■ **TÂCHE COURTE 1**
D'après l'extrait sur Bâle, qui dirige l'hôpital installé dans l'ancienne cour du marquisat ?
■ **TÂCHE COURTE 2**
Relevez tous les quartiers qui divisent l'hôpital décrit dans l'extrait sur Bâle.

■ **EXTRAIT DU DOCUMENT**
━━━━━━

Ici, je suis enfin rejoint par le guide que j’avais demandé. Mon compagnon, qui n’avait pas voulu me quitter tant que j’étais seul, prend alors congé de moi. Je le remercie de sa grande obligeance, en me promettant bien de ne plus juger sur l’apparence.

Mon nouveau cicérone me conduit à l’église des dominicains, devenue temple protestant. C’est aussi l’heure du sermon et je ne veux pas entrer, bien qu’ici la porte soit ouverte. À côté est la prison. L’hôpital voisin a acheté tous les terrains environnants. Cet hôpital, anciennement la cour du marquisat, est un vrai palais avec jardin, bosquets, massifs de fleurs, orangers et autres arbustes de serre. Il est dirigé par des religieuses protestantes dites diaconesses. J’aime à voir un hospice ainsi tenu. Vaste et bien aéré, il est divisé en trois quartiers : 1° celui des vieillards, 2° celui des enfants, 3° celui des malades qui peut en contenir quatre à cinq cents, mais il n’y en avait que cent en ce moment.

L’église de Saint-Pierre est le Westminster de Bâle : là, repose une partie de ses hommes célèbres.

La porte Saint-Paul a deux tourelles et un clocher du XIe siècle. Non loin de là est la halle au blé.

À l’hôtel-de-ville, sont des fresques très-curieuses, qu’on dit avoir été dessinées par Holbein.

━━━━━━

■ **DONNÉES FOURNIES**
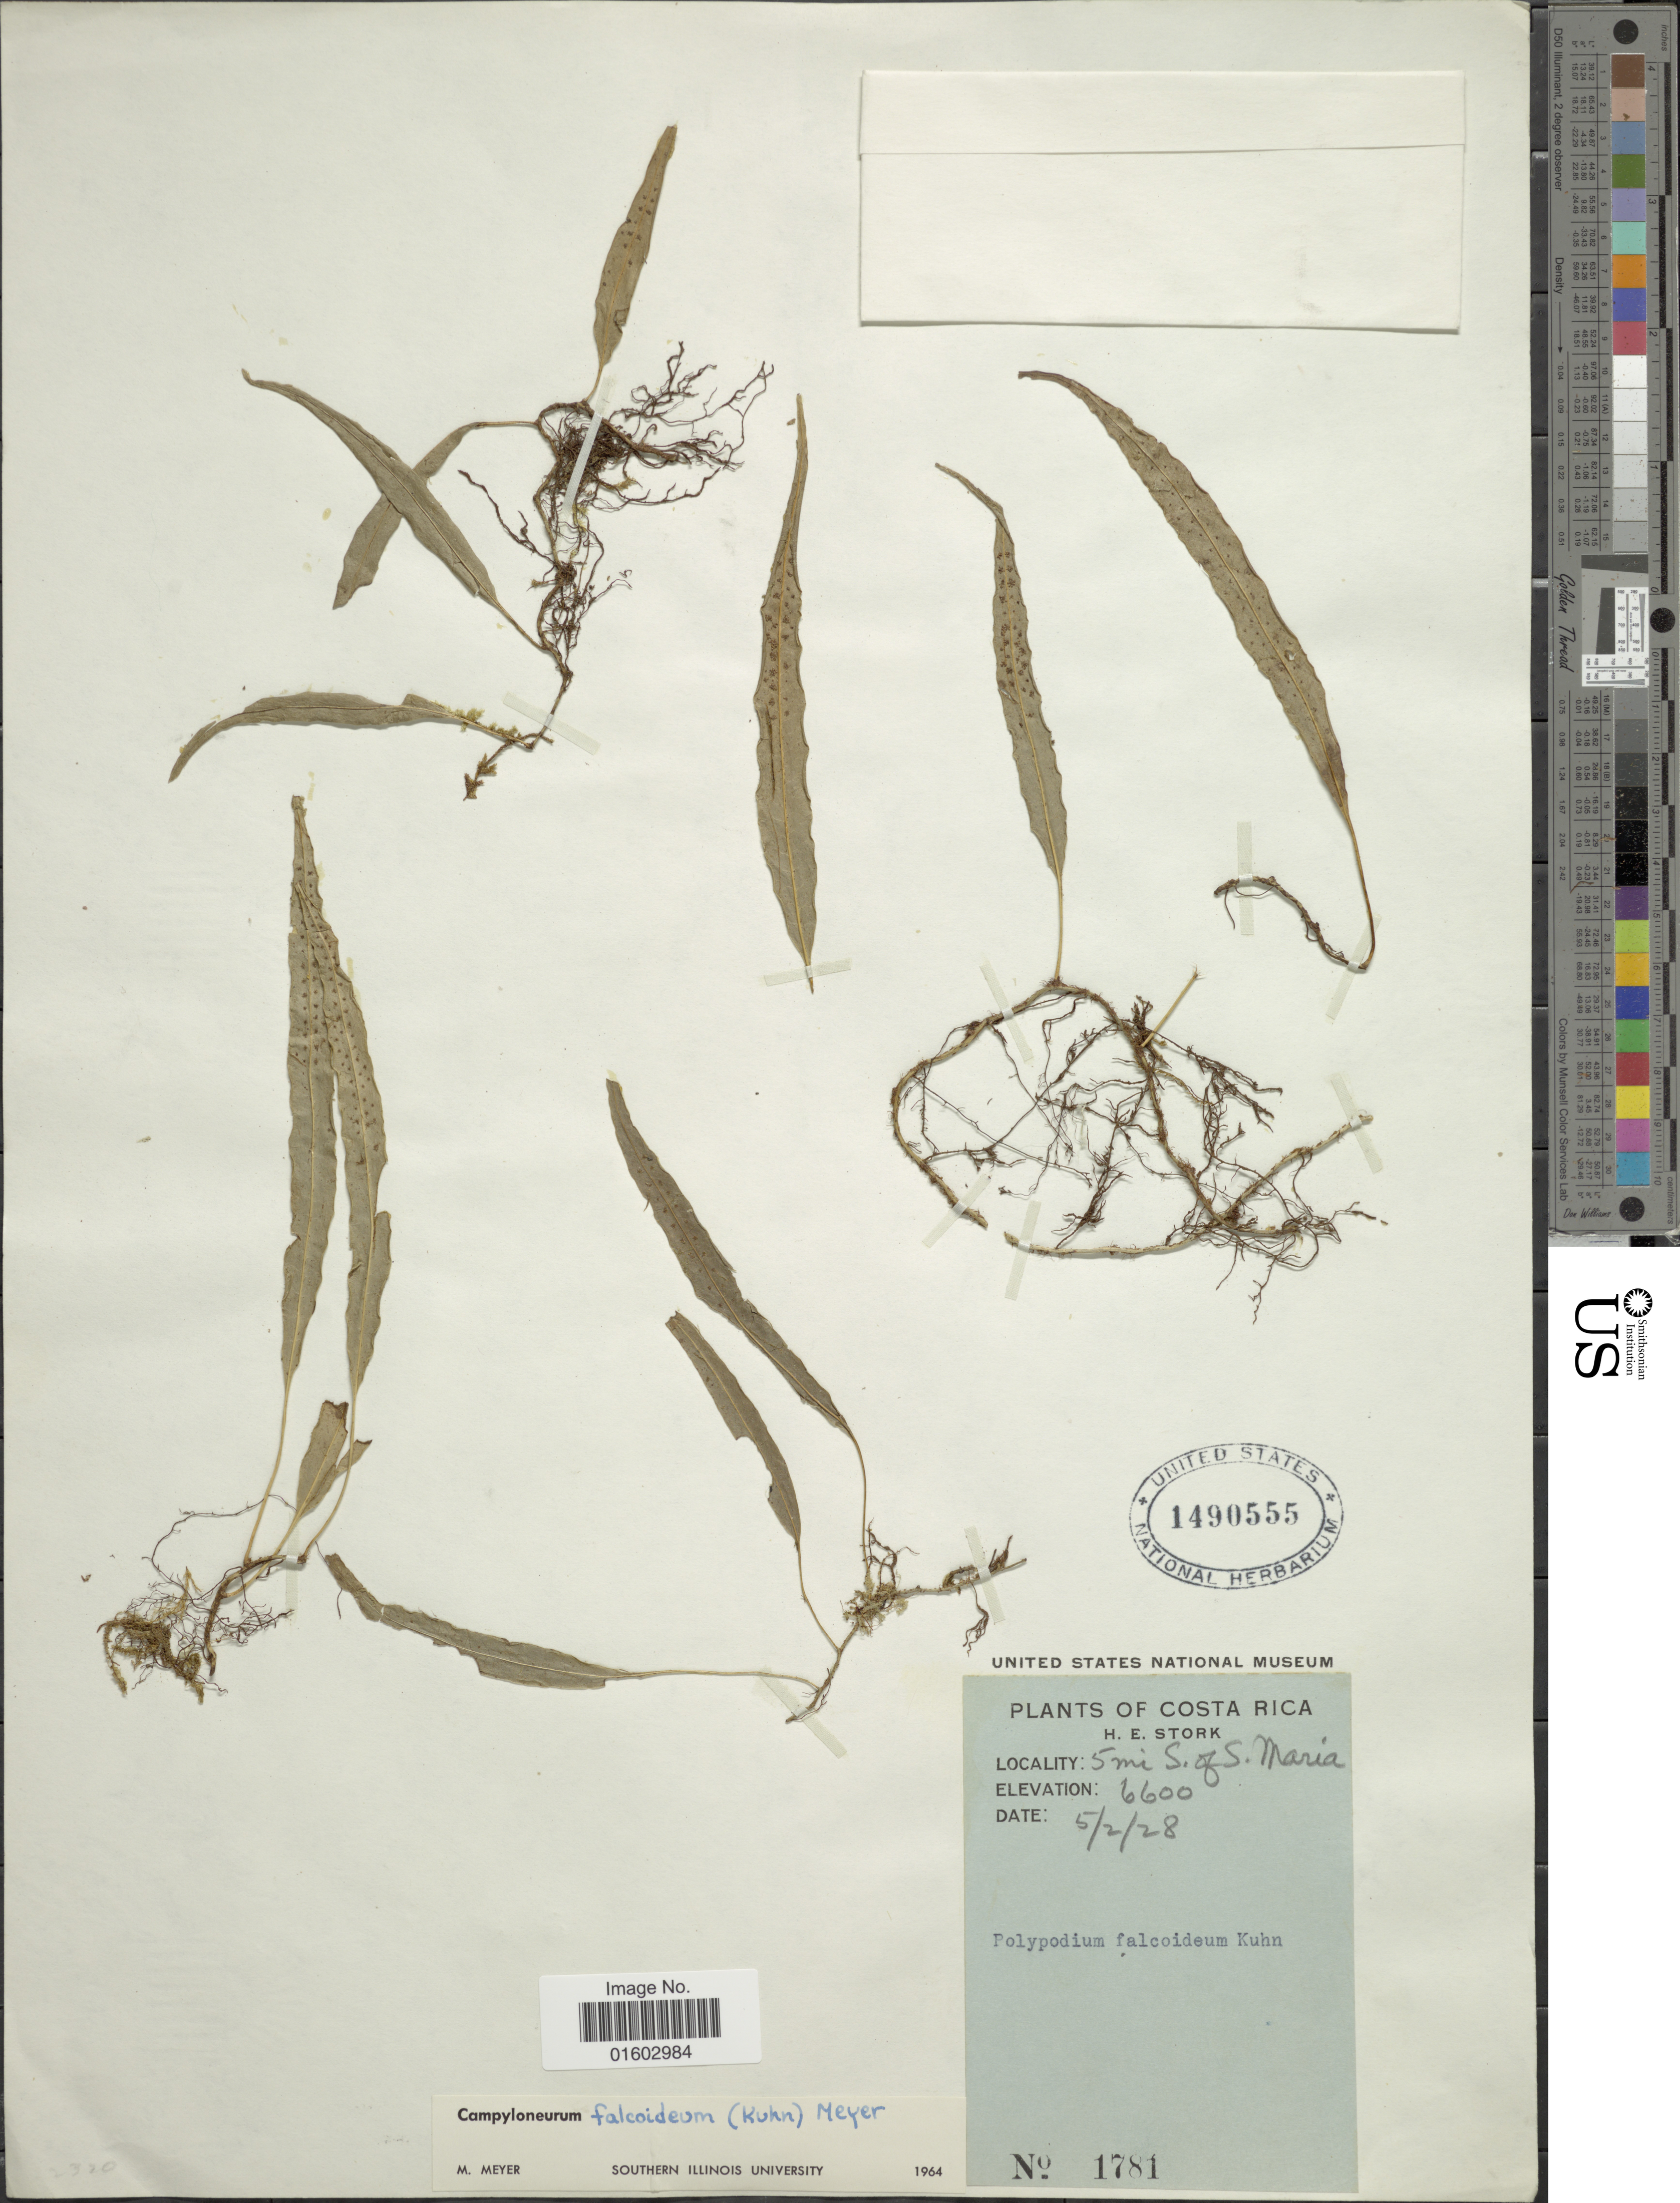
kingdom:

━━━━━━

■ **RÉSULTAT FINAL 1**
Des religieuses protestantes appelées diaconesses.

■ **RÉSULTAT FINAL 2**
Celui des vieillards, celui des enfants et celui des malades.